YAP governs cellular adaptation to perturbation of glutamine metabolism by regulating ATF4-mediated stress response.

Proliferating cells have metabolic dependence on glutamine to fuel anabolic pathways and to refill the mitochondrial carbon pool. The Hippo pathway is essential for coordinating cell survival and growth with nutrient availability, but no molecular connection to glutamine deprivation has been reported. Here, we identify a non-canonical role of YAP, a key effector of the Hippo pathway, in cellular adaptation to perturbation of glutamine metabolism. Whereas YAP is inhibited by nutrient scarcity, enabling cells to restrain proliferation and to maintain energy homeostasis, glutamine shortage induces a rapid YAP dephosphorylation and activation.
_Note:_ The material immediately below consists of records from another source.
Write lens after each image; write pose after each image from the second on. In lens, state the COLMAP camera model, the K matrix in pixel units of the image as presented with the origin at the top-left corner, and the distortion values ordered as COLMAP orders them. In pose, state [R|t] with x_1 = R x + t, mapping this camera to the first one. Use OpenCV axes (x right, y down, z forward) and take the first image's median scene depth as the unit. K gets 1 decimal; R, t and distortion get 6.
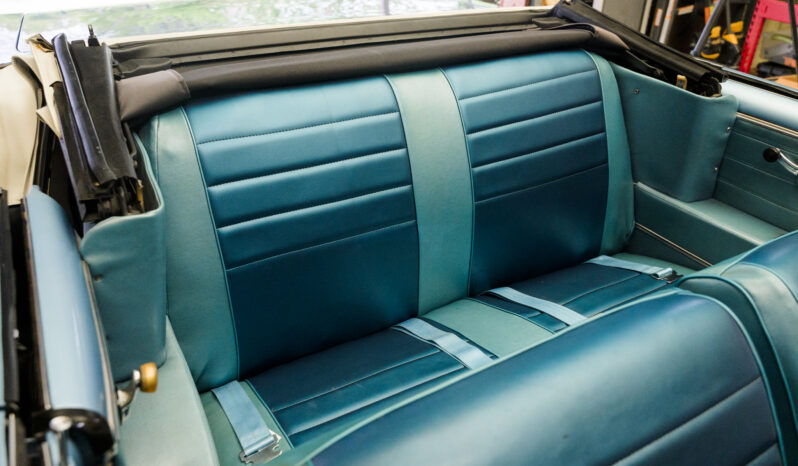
lens RADIAL K [[630.6, 0, 400.8], [0, 630.6, 235.2], [0, 0, 1]] dist [0.004813, -0.005688]
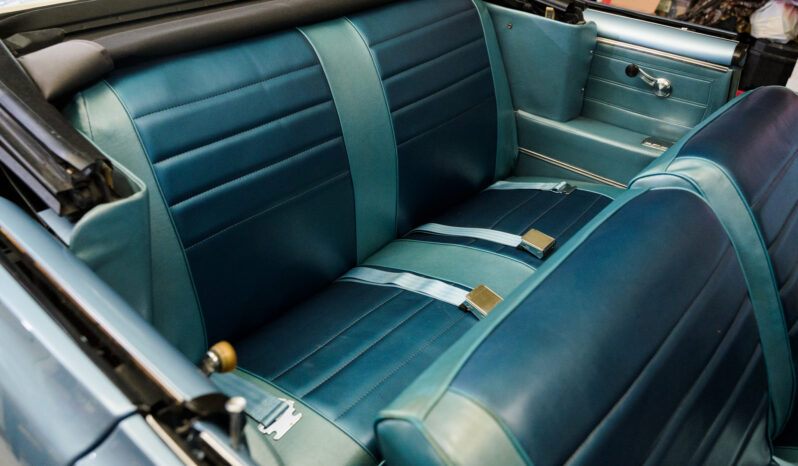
lens RADIAL K [[630.6, 0, 400.8], [0, 630.6, 235.2], [0, 0, 1]] dist [0.004813, -0.005688]
pose [[0.944358, -0.174217, 0.278991, -0.191026], [0.154516, 0.983763, 0.091295, -0.002041], [-0.290366, -0.043107, 0.955944, 0.005228]]
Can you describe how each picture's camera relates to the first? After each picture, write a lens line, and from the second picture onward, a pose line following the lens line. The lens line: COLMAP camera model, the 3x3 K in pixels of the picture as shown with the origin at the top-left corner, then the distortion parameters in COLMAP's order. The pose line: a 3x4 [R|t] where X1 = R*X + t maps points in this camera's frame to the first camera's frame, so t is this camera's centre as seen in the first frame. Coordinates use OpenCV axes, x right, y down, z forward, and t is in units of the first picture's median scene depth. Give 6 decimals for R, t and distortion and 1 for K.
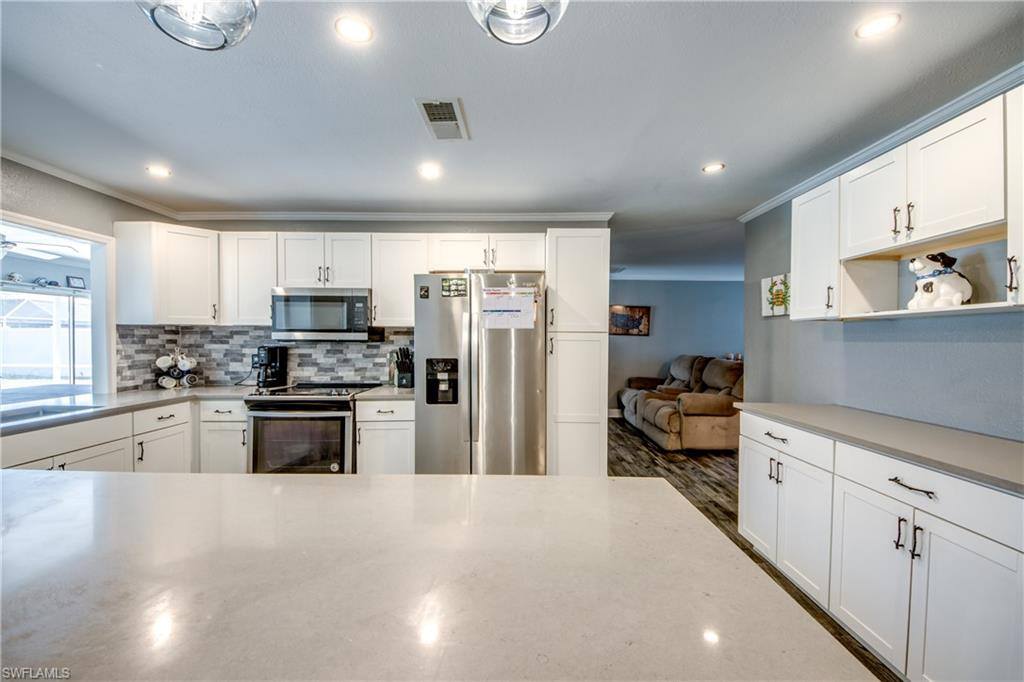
lens RADIAL K [[407.6, 0, 512.1], [0, 407.6, 342.8], [0, 0, 1]] dist [0.046487, -0.031922]
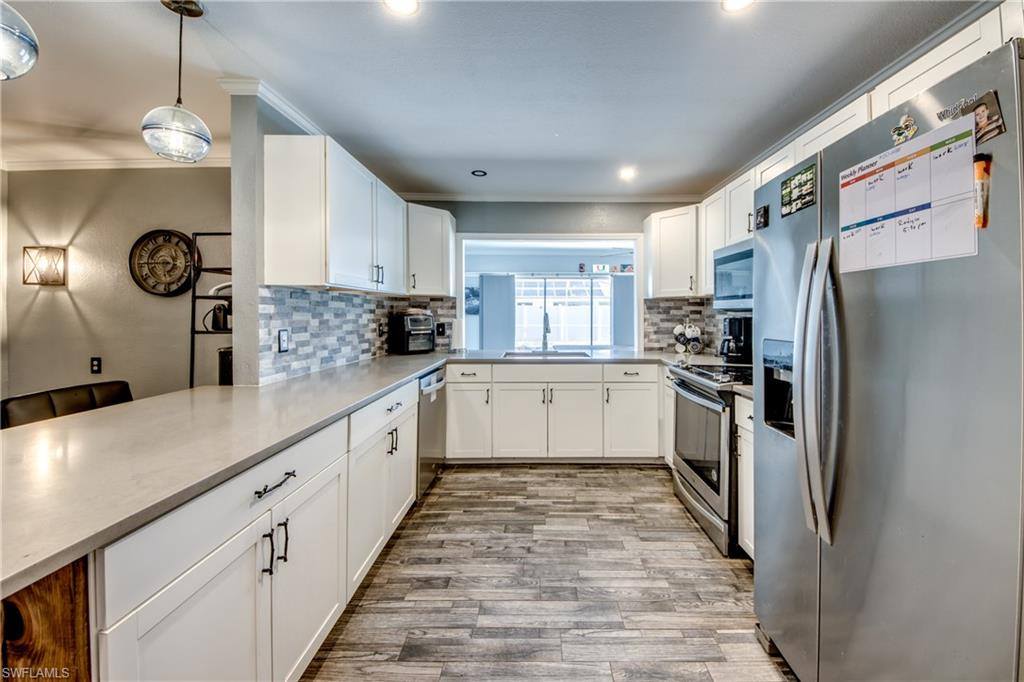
lens RADIAL K [[392.3, 0, 537.4], [0, 392.3, 314.6], [0, 0, 1]] dist [0.028709, -0.022417]
pose [[0.024746, 0.001155, -0.999693, 0.264675], [-0.007550, 0.999971, 0.000969, 0.006364], [0.999665, 0.007523, 0.024754, 0.588699]]
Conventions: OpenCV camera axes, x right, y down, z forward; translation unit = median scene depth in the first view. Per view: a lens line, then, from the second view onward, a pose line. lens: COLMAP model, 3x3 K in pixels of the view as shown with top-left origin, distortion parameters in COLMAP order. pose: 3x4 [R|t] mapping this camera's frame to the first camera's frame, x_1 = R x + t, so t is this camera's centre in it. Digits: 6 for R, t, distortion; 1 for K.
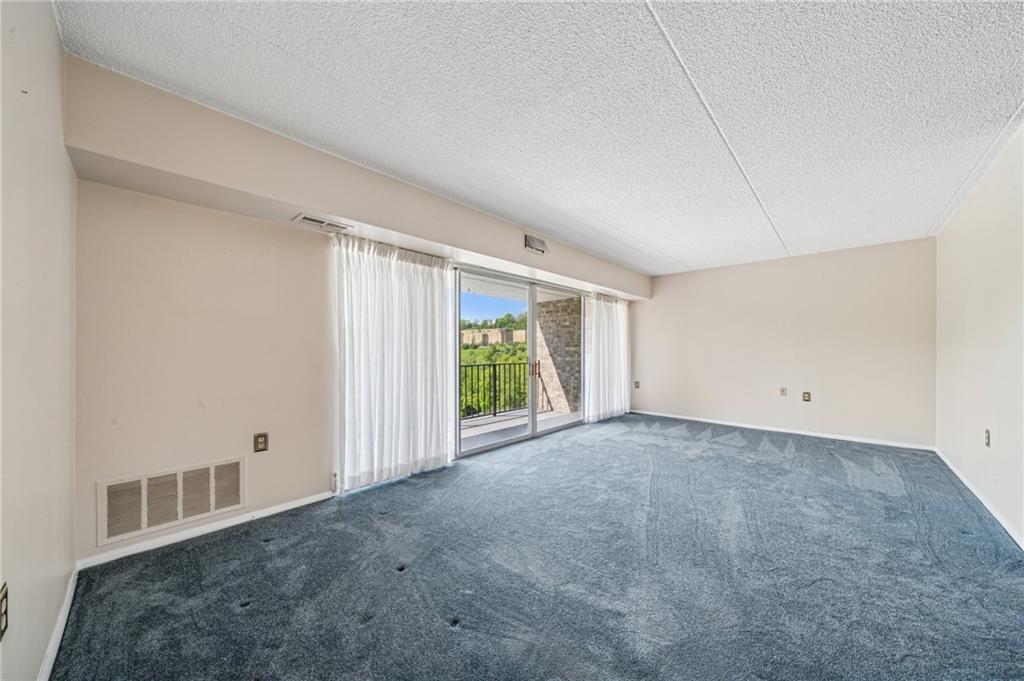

Upon glutaminolysis inhibition, an increased reactive oxygen species production inhibits LATS kinase via RhoA, leading to YAP dephosphorylation. Activated YAP promotes transcriptional induction of ATF4 to induce the expression of genes involved in amino acid homeostasis, including Sestrin2. We found that YAP-mediated Sestrin2 induction is crucial for cell viability during glutamine deprivation by suppressing mTORC1. Thus, a critical relationship between YAP, ATF4, and mTORC1 is uncovered by our findings. Finally, our data indicate that targeting the Hippo-YAP pathway in combination with glutaminolysis inhibition may provide potential therapeutic approaches to treat tumors.